Here's a simplified example I did for a similar performance related question sometime ago that takes advantage of innodb clustered primary key indexes (obviously only available with innodb !!)
You have 3 tables: category, product and product_category as follows:
drop table if exists product;
create table product
(
prod_id int unsigned not null auto_increment primary key,
name varchar(255) not null unique
)
engine = innodb;
drop table if exists category;
create table category
(
cat_id mediumint unsigned not null auto_increment primary key,
name varchar(255) not null unique
)
engine = innodb;
drop table if exists product_category;
create table product_category
(
cat_id mediumint unsigned not null,
prod_id int unsigned not null,
primary key (cat_id, prod_id) -- **note the clustered composite index** !!
)
engine = innodb;
The most import thing is the order of the product_catgeory clustered composite primary key as typical queries for this scenario always lead by cat_id = x or cat_id in (x,y,z...).
We have 500K categories, 1 million products and 125 million product categories.
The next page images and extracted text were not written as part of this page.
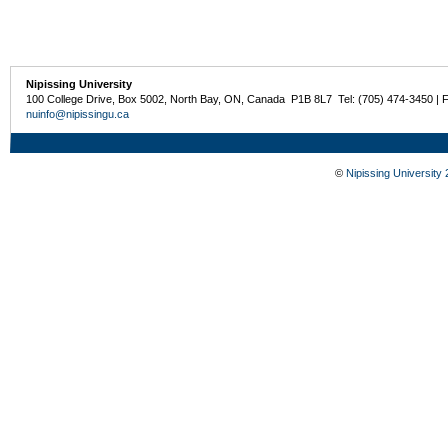
Nipissing University
100 College Drive, Box 5002, North Bay, ON, Canada P1B 8L7 Tel: (705) 474-3450 | 
nuinfo@nipissingu.ca
©
Nipissing University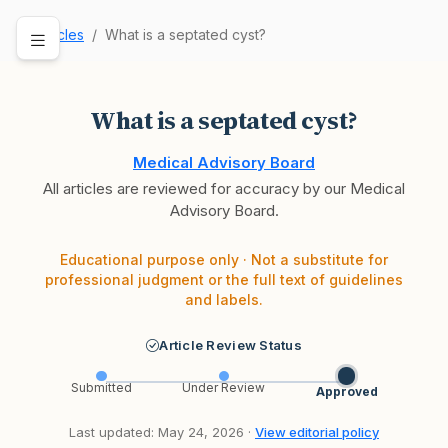
Articles
What is a septated cyst?
What is a septated cyst?
Medical Advisory Board
All articles are reviewed for accuracy by our Medical
Advisory Board.
Educational purpose only · Not a substitute for
professional judgment or the full text of guidelines
and labels.
Article Review Status
Submitted
Under Review
Approved
Last updated: May 24, 2026 ·
View editorial policy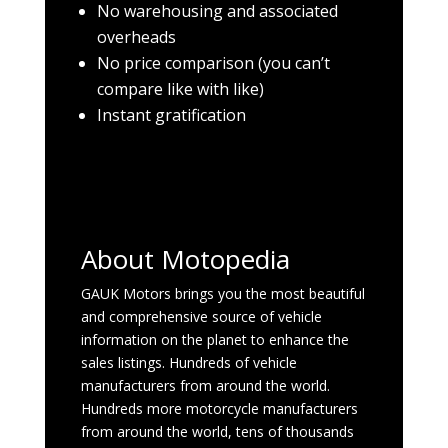
No warehousing and associated
overheads
No price comparison (you can’t
compare like with like)
Instant gratification
About Motopedia
GAUK Motors brings you the most beautiful
and comprehensive source of vehicle
information on the planet to enhance the
sales listings. Hundreds of vehicle
manufacturers from around the world.
Hundreds more motorcycle manufacturers
from around the world, tens of thousands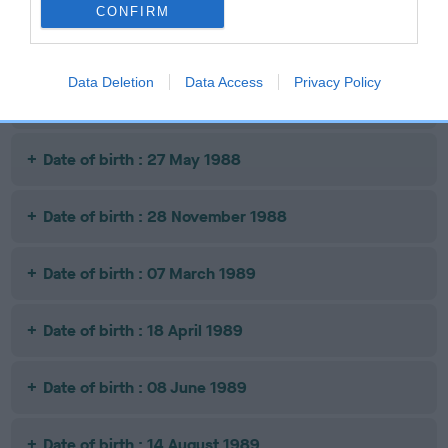
CONFIRM
Date of birth : 03 April 1988
Data Deletion
Data Access
Privacy Policy
Date of birth : 08 May 1988
Date of birth : 27 May 1988
Date of birth : 28 November 1988
Date of birth : 07 March 1989
Date of birth : 18 April 1989
Date of birth : 08 June 1989
Date of birth : 14 August 1989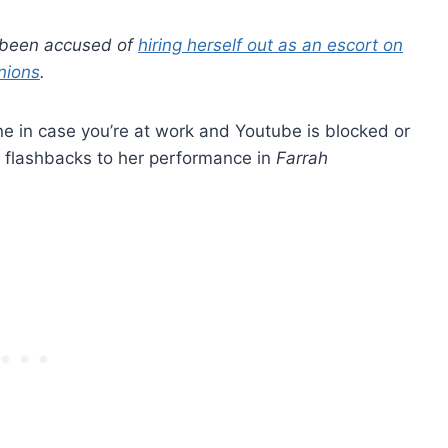
s been accused of
hiring herself out as an escort on
nions
.
ene in case you’re at work and Youtube is blocked or
ing flashbacks to her performance in
Farrah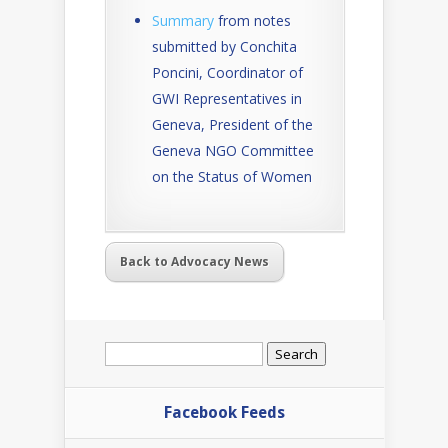
Summary
from notes
submitted by Conchita
Poncini, Coordinator of
GWI Representatives in
Geneva, President of the
Geneva NGO Committee
on the Status of Women
Back to Advocacy News
Search
for:
Facebook Feeds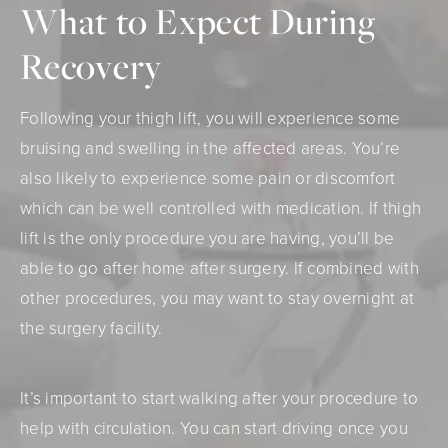
What to Expect During
Recovery
Following your thigh lift, you will experience some
bruising and swelling in the affected areas. You’re
also likely to experience some pain or discomfort
which can be well controlled with medication. If thigh
lift is the only procedure you are having, you’ll be
able to go after home after surgery. If combined with
other procedures, you may want to stay overnight at
the surgery facility.
It’s important to start walking after your procedure to
help with circulation. You can start driving once you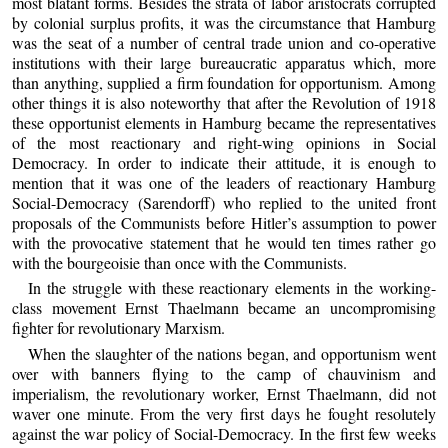
most blatant forms. Besides the strata of labor aristocrats corrupted
by colonial surplus profits, it was the circumstance that Hamburg
was the seat of a number of central trade union and co-operative
institutions with their large bureaucratic apparatus which, more
than anything, supplied a firm foundation for opportunism. Among
other things it is also noteworthy that after the Revolution of 1918
these opportunist elements in Hamburg became the representatives
of the most reactionary and right-wing opinions in Social
Democracy. In order to indicate their attitude, it is enough to
mention that it was one of the leaders of reactionary Hamburg
Social-Democracy (Sarendorff) who replied to the united front
proposals of the Communists before Hitler’s assumption to power
with the provocative statement that he would ten times rather go
with the bourgeoisie than once with the Communists.
In the struggle with these reactionary elements in the working-
class movement Ernst Thaelmann became an uncompromising
fighter for revolutionary Marxism.
When the slaughter of the nations began, and opportunism went
over with banners flying to the camp of chauvinism and
imperialism, the revolutionary worker, Ernst Thaelmann, did not
waver one minute. From the very first days he fought resolutely
against the war policy of Social-Democracy. In the first few weeks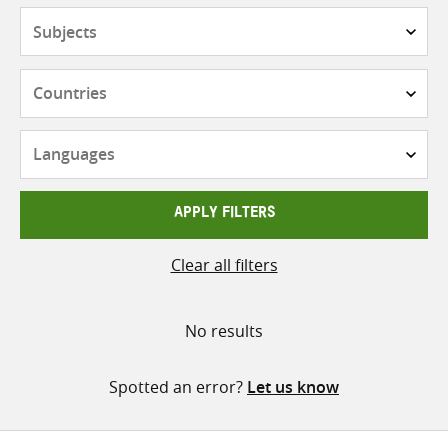
Subjects
Countries
Languages
APPLY FILTERS
Clear all filters
No results
Spotted an error?
Let us know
select count(*) from category;
+----------+
| count(*) |
+----------+
| 500000 |
+----------+
select count(*) from product;
+----------+
| count(*) |
+----------+
| 1000000 |
+----------+
select count(*) from product_category;
+-----------+
| count(*) |
+-----------+
| 125611877 |
+-----------+
So let's see how this schema performs for a query similar to yours. All queries are run cold (after mysql restart) with empty buffers and no query caching.
select
p.*
from
product p
inner join product_category pc on
pc.cat_id = 4104 and pc.prod_id = p.prod_id
order by
p.prod_id desc -- sry dont a date field in this sample table - wont make any difference though
limit 20;
+---------+----------------+
| prod_id | name |
+---------+----------------+
| 993561 | Product 993561 |
| 991215 | Product 991215 |
| 989222 | Product 989222 |
| 986589 | Product 986589 |
| 983593 | Product 983593 |
| 982507 | Product 982507 |
| 981505 | Product 981505 |
| 981320 | Product 981320 |
| 978576 | Product 978576 |
| 973428 | Product 973428 |
| 959384 | Product 959384 |
| 954829 | Product 954829 |
| 953369 | Product 953369 |
| 951891 | Product 951891 |
| 949413 | Product 949413 |
| 947855 | Product 947855 |
| 947080 | Product 947080 |
| 945115 | Product 945115 |
| 943833 | Product 943833 |
| 942309 | Product 942309 |
+---------+----------------+
20 rows in set (0.70 sec)
explain
select
p.*
from
product p
inner join product_category pc on
pc.cat_id = 4104 and pc.prod_id = p.prod_id
order by
p.prod_id desc -- sry dont a date field in this sample table - wont make any diference though
limit 20;
+----+-------------+-------+--------+---------------+---------+---------+------------------+------+----------------------------------------------+
| id | select_type | table | type | possible_keys | key | key_len | ref | rows | Extra |
+----+-------------+-------+--------+---------------+---------+---------+------------------+------+----------------------------------------------+
| 1 | SIMPLE | pc | ref | PRIMARY | PRIMARY | 3 | const | 499 | Using index; Using temporary; Using filesort |
| 1 | SIMPLE | p | eq_ref | PRIMARY | PRIMARY | 4 | vl_db.pc.prod_id | 1 | |
+----+-------------+-------+--------+---------------+---------+---------+------------------+------+----------------------------------------------+
2 rows in set (0.00 sec)
So that's 0.70 seconds cold - ouch.
Hope this helps :)
EDIT
Having just read your reply to my comment above it seems you have one of two choices to make:
create table articles_to_categories
(
article_id int unsigned not null,
category_id mediumint unsigned not null,
primary key(article_id, category_id), -- good for queries that lead with article_id = x
key (category_id)
)
engine=innodb;
or.
create table categories_to_articles
(
article_id int unsigned not null,
category_id mediumint unsigned not null,
primary key(category_id, article_id), -- good for queries that lead with category_id = x
key (article_id)
)
engine=innodb;
depends on your typical queries as to how you define your clustered PK.